There are many applications for speech-to-text technology, including virtual assistants like Siri and Alexa, speech-to-text dictation software for writing and editing documents, and speech recognition for call centers and customer service applications. It can also be used for closed captioning and subtitling in videos, as well as in language translation and voice search applications.

Amazon Transcribe

Amazon Transcribe is a cloud-based speech recognition service provided by Amazon Web Services (AWS). It enables developers to automatically transcribe audio files into text in real-time or from pre-recorded audio files. Transcribe combines a deep learning process called Automatic Speech Recognition(ASR) and Natural Language Processing (NLP) to accurately transcribe speech in a variety of languages and dialects, including accents and domain-specific vocabulary.

Amazon Transcribe can also recognize multiple speakers in a single audio stream and provide a timestamp for each speaker’s speech. The service is scalable, cost-effective, and provides high-quality transcription output, making it a popular choice for businesses and developers looking to add speech-to-text functionality to their applications.

AWS Transcribe has a well-created API where programs can automate transcribe jobs of converting audio files to text files. But once you start a transcribing job since it may take time depending on the file, AWS Transcribe will not send the output in the same request as a response. Since that we need to either poll continuously to check whether the transcribe job is completed or we are going to need to have some kind of event triggers to identify the status of the job.

In this tutorial, we will be working with Amazon Transcribe to perform automatic speech recognition and will manually check if the transcribe job is done or not.

Architecture

A user or an application uploads an audio file to an S3 bucket. This upload triggers a Lambda function which will instruct Transcribe to begin the speech-to-text process. Once the transcription is done, Amazon Transcribe will store the transcription result as an object back in the same S3 Bucket.

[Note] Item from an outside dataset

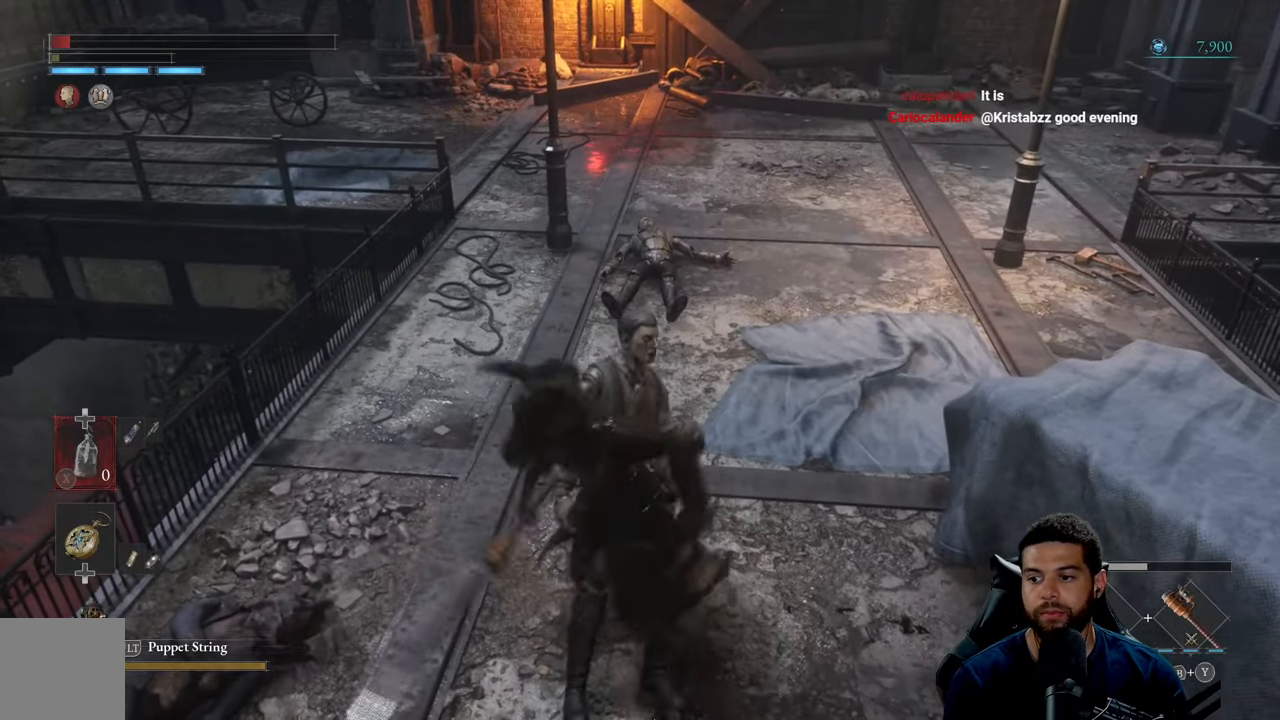
{"buttons": ["B"], "left_stick": "up-right", "right_stick": "center", "events": [[17, "left_stick", "left"], [100, "A", "up"], [217, "left_stick", "up"], [217, "right_stick", "left"], [350, "right_stick", "center"], [417, "left_stick", "up-right"], [450, "B", "down"]]}
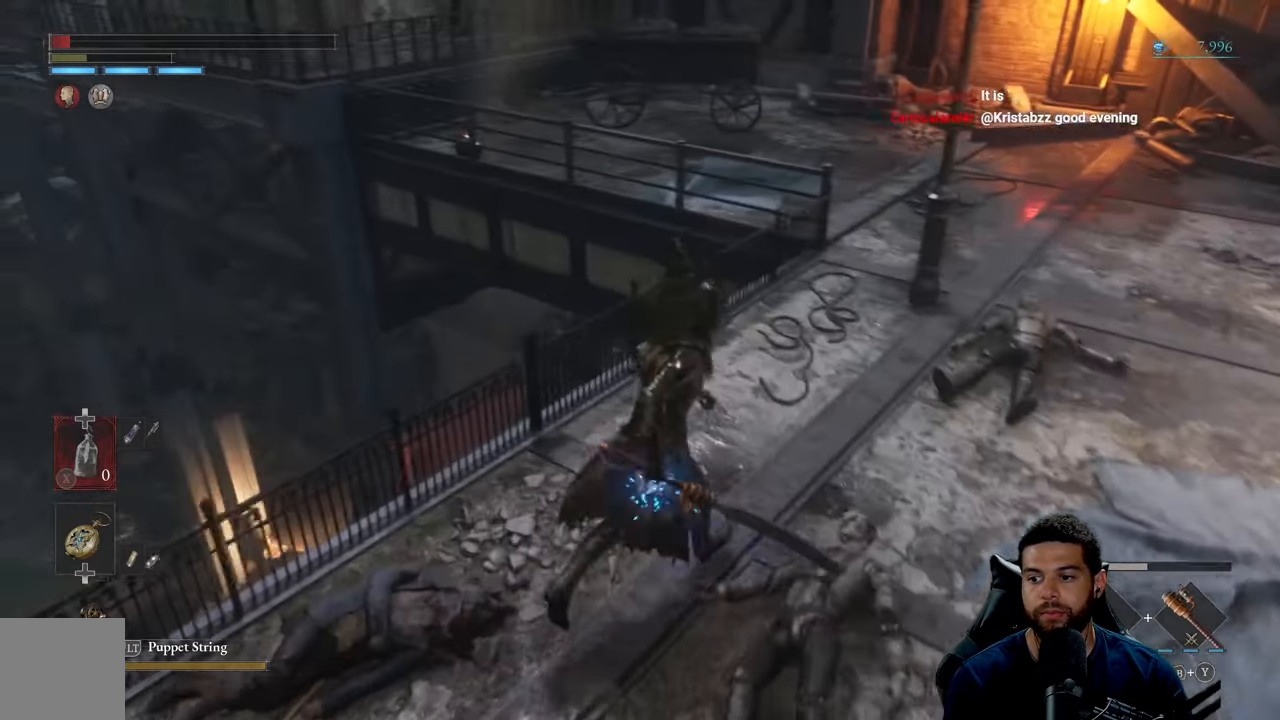
{"buttons": ["B"], "left_stick": "up-right", "right_stick": "up", "events": [[484, "right_stick", "up"]]}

  1. Create lambda function

We will create a Lambda function using the Python runtime and call it “myaudiof1”.

Search for Lamda service

Click on Create Function

Provide rest of the details, like Function name and Runtime

and then click on Create function.

Lambda Function is created ( the code is coming soon )

This is what the Function overview is currently.👇

2. Create a bucket using S3.

Search for S3 service and then click on S3.

The webpage of S3 service will open and then click on Create Bucket.

Provide the necessary details below.

Set the Object Ownership as ACLs Disabled and also check Block all public access as below. For this practical, we don’t have to give the public access to our bucket and the objects inside it.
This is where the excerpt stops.